Activity
Give the number of lines in the records below that hold "elbow"; nothing else is needed.

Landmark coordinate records
_ _ _ _ _
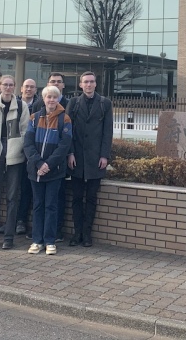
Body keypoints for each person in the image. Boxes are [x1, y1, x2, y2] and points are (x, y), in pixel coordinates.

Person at [0, 75, 30, 250]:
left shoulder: (22, 106)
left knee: (12, 198)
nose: (8, 88)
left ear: (15, 87)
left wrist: (17, 150)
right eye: (5, 85)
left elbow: (25, 132)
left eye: (11, 85)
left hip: (14, 156)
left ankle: (9, 237)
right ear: (0, 86)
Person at [24, 85, 72, 255]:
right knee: (38, 205)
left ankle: (50, 240)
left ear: (58, 99)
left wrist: (48, 165)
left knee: (51, 206)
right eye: (48, 97)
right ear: (43, 99)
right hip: (35, 171)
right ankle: (37, 241)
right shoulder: (34, 118)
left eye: (54, 97)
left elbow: (64, 146)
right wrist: (38, 163)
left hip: (54, 171)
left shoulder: (64, 119)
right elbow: (28, 144)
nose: (51, 100)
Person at [66, 71, 113, 247]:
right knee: (77, 198)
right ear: (80, 84)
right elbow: (67, 130)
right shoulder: (74, 102)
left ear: (96, 84)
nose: (88, 85)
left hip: (95, 159)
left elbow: (108, 131)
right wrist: (69, 153)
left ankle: (87, 234)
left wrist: (104, 156)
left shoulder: (105, 103)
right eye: (85, 82)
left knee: (92, 198)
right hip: (76, 158)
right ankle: (77, 233)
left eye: (92, 81)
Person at [15, 78, 41, 236]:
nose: (29, 89)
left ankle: (21, 220)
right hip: (15, 152)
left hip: (32, 154)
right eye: (26, 87)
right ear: (21, 89)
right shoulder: (15, 105)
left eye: (32, 87)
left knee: (26, 189)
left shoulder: (39, 105)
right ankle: (14, 220)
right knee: (13, 188)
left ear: (35, 90)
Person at [47, 71, 69, 242]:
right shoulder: (41, 104)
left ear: (63, 86)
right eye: (52, 81)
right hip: (40, 161)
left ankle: (57, 230)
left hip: (60, 160)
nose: (55, 83)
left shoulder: (69, 104)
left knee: (58, 197)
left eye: (58, 82)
_ _ _ _ _
Response
5